Sicily, Akragas (Agrigentum), circa 450-440 BC, AR litra, (10 mm, 0.56g, 3h). Obv: ΑΚ - RΑ, eagle, with closed wings, standing left on Ionic column capital with large volutes, dots at center of volutes Rev: ΛΙ Crab Ref: HGC 2, 121. Westermark 455-504 (dies appear to be O21/R20 see image below) I was pleasantly surprised to find the full book online from Ulla Westermark, "The Coinage of Akragas c. 510–406 BC" (Vol 1. Text & Plates, Vol 2. Catalog). After staring intently at the small images from the plates, my best guess is dies O21/R20 match my coin. My coin has volutes on the capital (O20-O25) so it falls in this range of 478.1-486.1 and the description for O21 seems right "thick capital, volutes with dots":

Some notes from the paper on this eagle and crab:


"Dr. Carl Edelstam, Museum of Natural History, Stockholm, whom I consulted long ago, was convinced that the eagles on the coins of Akragas, which are best executed with characteristic details and therefore possible to identify, are sea-eagles (Haliaeetus albicilla). The large size of the beak, the rich feathering of the upper part of the legs and the bare lower part are typical features for these species. The sea-eagles catch preys from both land and sea, or as Aristotle (HA VII.3, 593b25) puts it ‘the crook-taloned birds take any other animal that they can overcome including birds, except that they do not eat each other…’" -Westermark, Vol 1 p. 20 "The crab on the coins of Akragas has long been recognized as a freshwater species. Dr.

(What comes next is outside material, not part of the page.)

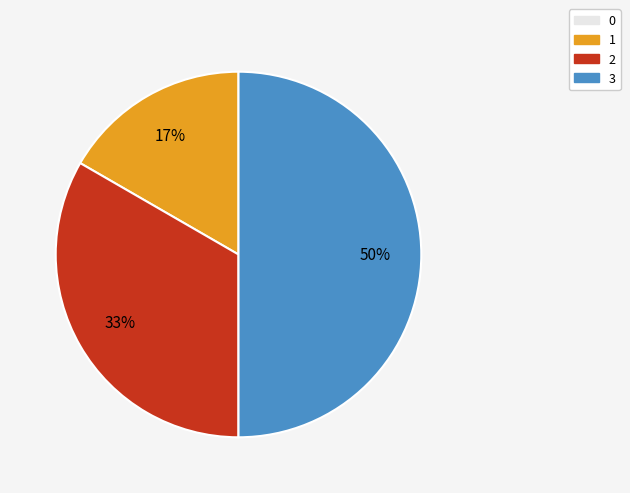

Between 1 and 3, which is larger?

3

R. W. Ingle, Museum of Natural History, London, who – many years ago – examined a large selection of photographs of coins from Akragas found that the majority of the crabs belong to different species of the Potamonidae family (the most common being Potamon fluviatile fluviatile occuring in Italy, Greece and the Balkans)." -Westermark, Vol 1 p. 29 The interpretation of the crab type is uncertain with an interesting discussion of whether or not it might be a representation of a "river god" or perhaps Apollo. Kos, Islands off Caria, is another city that used a crab on coins for a long time and dating earlier than the coins of Akragas, and perhaps this suggest a link with the inhabitants of these two cities. Here's a beautiful example from a CNG auction (not my coin), Islands off Caria, Kos, circa 500-480 BC, AR Hemiobol (8mm, 0.57 g):

This next coin is an early Akragas experiment in bronze coinage, a fairly crude but interesting coin, also described by Westermark, and from the same rough time period as the litra.

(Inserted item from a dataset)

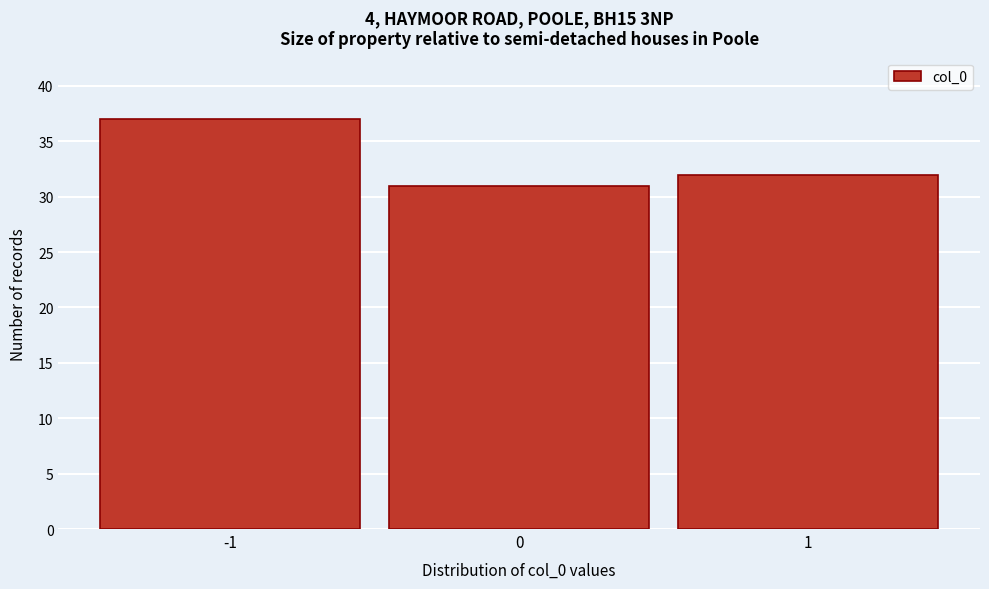

Reading left to right, transcribe this chart: for each bar, give the range it covers on the x-axis and its height. The values are not printed on the chart, so give them approximately, as read against the axis.

-1.5 to -0.5: 37
-0.5 to 0.5: 31
0.5 to 1.5: 32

Sicily, Akragas, circa 450-440 BC, cast AE Trias or Tetras, 16.08g

Obv: Eagle standing left

Rev: Crab; on base, four pellets (mark of value)

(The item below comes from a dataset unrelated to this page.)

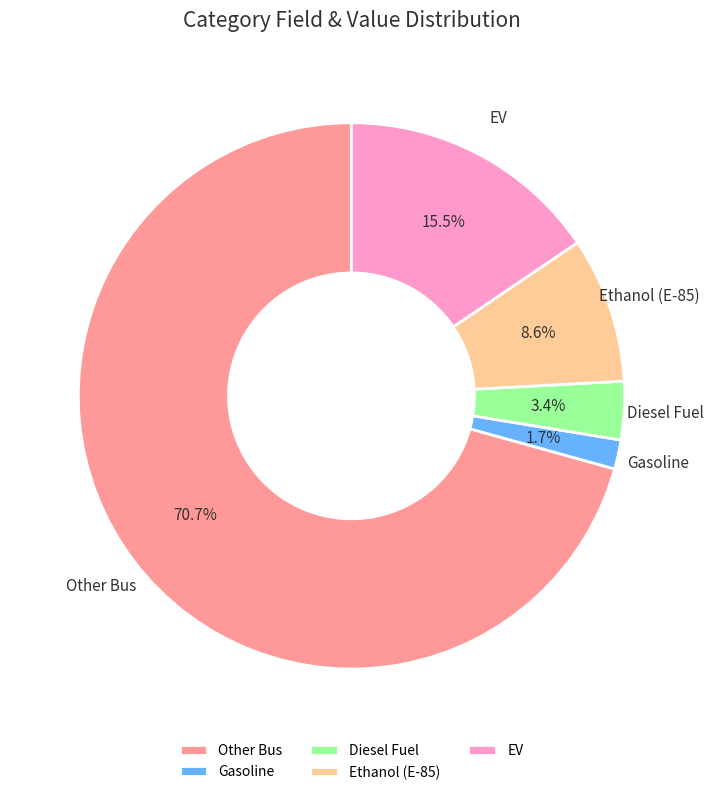

How many segments does this pie chart have?

5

An story is told in Ancient Greece in Sicily – Akragas (Agrigento) of the bronze bull built for Tyrant Phalaris by Perillos of Athens in the first half of the 6th century BC. A person would be put inside the bull, and a fire lit underneath to hear the screams of the tortured prisoner as the bellowing of a bull....Akragas was sacked in 405 BC by Carthage, and the bull taken. The bull was an idea that would resurface again.

Perillos forced into the brazen bull that he built for Phalaris, Pierre Woeiriot, circa AD 1556, engraving, Public Domain


Overall an interesting, small coin, unusually well engraved and in good condition, unusually, bearing the name of the denomination: litra (NOT obol), from a city with interesting and sometimes gruesome history.